#### Texte

C’est un préjugé très répandu parmi les philosophes que de penser qu’il pourrait exister quelque chose comme la « politique en soi », qu’on pourrait s’en donner un concept qui nous autoriserait à nous ériger en législateurs universels. Nous aurions ainsi une science bien commode et à peu de frais. Un tel concept vaudrait pour tous les temps et tous les cieux sans qu’il y ait lieu de se préoccuper de ce qu’il en a été effectivement dans l’Athènes antique ou à Constantinople au 1er siècle ou bien comment la politique se vit dans l’Europe moderne.
Seulement, il ne peut pas en être ainsi. Ce qui ne signifie pas qu’on ne puisse pas avoir de la politique une définition très générale qui nous dirait par exemple qu’elle est l’activité sociale par laquelle se règlent l’exercice du pouvoir et les relations de pouvoir dans une société. Mais on voit bien que cette définition ne nous indique rien d’autre que la matière à étudier et non ce que pourrait en produire l’étude et qu’elle ignore par ailleurs la tentative contemporaine de mettre la politique à distance du pouvoir, et notamment du pouvoir d’État.
Le préjugé essentialiste s’accompagne parfois du travers qui consiste à parler métaphoriquement (1). Cela peut être très brillant car les philosophes sont souvent de grands écrivains : ils subjuguent leur lecteur par de pénétrants aphorismes qui lui font oublier que ce qui est suggéré ne s’accompagne d’aucune analyse et se dispense d’une quelconque argumentation. En s’autorisant du vénérable nom de Platon, on peut de cette façon laisser entendre que la politique aurait quelque chose à voir avec le tissage. A charge pour le lecteur qui s’y laisse prendre de chercher à combler la béance ouverte en s’efforçant de trouver des références qui révèlent sa solide culture et donc à faire comme s’il disposait du concept de la « politique en soi ». Seulement, il ne l’a encore moins que le prestidigitateur qui a paru l’exhiber devant lui. Comment donc pourrait-il combler la béance qui s’est ouverte sinon à petites pelletées d’abord pour une époque et une société donnée puis pour une autre et encore une autre sans voir la fin de son ouvrage. Il lui faudra aussi se débattre avec tout ce que peut contenir l’idée de tissage : qui va de celle d’aménager à celle d’ourdir un complot en passant par celles d’arranger, d’harmoniser, d’ordonner, de construire et tout ce qu’on voudra bien trouver en sautant d’un synonyme à l’autre. Là aussi la peine est infinie et le produit d’avance frappé d’inanité.
Mais on pourra dire « vous ne manquez pas d’audace, voilà que vous traitez Platon de prestidigitateur. Vous en faites un vulgaire sophiste, pire encore peut-être car quelqu’un comme Protagoras semble avoir dit des choses très intéressantes et très justes au sujet de la politique ». A cela on peut répondre que Platon tient effectivement un discours bien singulier quand il parle de tissage dans son ouvrage « Le Politique ». Pour ne pas trop lui prêter les travers que nous venons de pointer, il faudrait supposer d’abord qu’il avait en vue les institutions politiques de son temps à Athènes et à Sparte et que c’étaient pour lui les seules qui vaillent qu’on en parle pour les comparer et les réformer. Sinon de quoi aurait-il bien pu parler ? Des banquets « où tous sont égaux » qui étaient, semble-t-il, un des lieux de la politique aux temps archaïques comme le laisse penser la lecture de l’Iliade d’Homère ? Il ne semble pas que cela soit le cas, car le tissage aurait eu bien du mal à y trouver sa place.

########

Demande écrite 1: D'après le texte, dans quel ouvrage Platon parle-t-il de tissage ?
Le texte et la liste constituent deux documents indépendants l'un de l'autre.

#### Données de travail

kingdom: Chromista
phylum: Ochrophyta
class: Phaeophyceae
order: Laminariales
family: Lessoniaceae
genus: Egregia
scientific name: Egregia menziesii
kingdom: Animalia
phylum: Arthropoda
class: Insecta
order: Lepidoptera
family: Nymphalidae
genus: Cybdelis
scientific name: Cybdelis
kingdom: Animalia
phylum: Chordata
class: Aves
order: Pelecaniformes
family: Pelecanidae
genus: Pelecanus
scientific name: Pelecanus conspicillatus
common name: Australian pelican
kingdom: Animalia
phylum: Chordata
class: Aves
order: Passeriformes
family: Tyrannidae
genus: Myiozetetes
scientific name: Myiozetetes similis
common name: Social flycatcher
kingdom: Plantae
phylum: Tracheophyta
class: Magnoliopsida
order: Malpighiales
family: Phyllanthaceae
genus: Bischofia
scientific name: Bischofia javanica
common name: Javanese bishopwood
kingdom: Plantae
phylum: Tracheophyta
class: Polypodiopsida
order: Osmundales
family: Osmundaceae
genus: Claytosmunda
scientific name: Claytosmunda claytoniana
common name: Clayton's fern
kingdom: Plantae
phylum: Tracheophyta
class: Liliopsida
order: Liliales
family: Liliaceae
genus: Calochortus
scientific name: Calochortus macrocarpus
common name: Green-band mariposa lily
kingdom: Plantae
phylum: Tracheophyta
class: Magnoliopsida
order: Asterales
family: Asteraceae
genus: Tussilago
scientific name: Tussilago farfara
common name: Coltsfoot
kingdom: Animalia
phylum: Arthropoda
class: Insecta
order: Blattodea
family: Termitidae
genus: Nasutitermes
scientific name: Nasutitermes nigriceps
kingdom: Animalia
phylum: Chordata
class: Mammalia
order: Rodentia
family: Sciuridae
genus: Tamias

########

Demande écrite 2: Recopiez mot pour mot, s'il vous plaît, la liste depuis sa toute première ligne jusqu'à la ligne qui contient « genus: Pelecanus », les deux incluses.

Réponse de l'exercice 1: Dans « Le Politique ».

Réponse de l'exercice 2:
kingdom: Chromista
phylum: Ochrophyta
class: Phaeophyceae
order: Laminariales
family: Lessoniaceae
genus: Egregia
scientific name: Egregia menziesii
kingdom: Animalia
phylum: Arthropoda
class: Insecta
order: Lepidoptera
family: Nymphalidae
genus: Cybdelis
scientific name: Cybdelis
kingdom: Animalia
phylum: Chordata
class: Aves
order: Pelecaniformes
family: Pelecanidae
genus: Pelecanus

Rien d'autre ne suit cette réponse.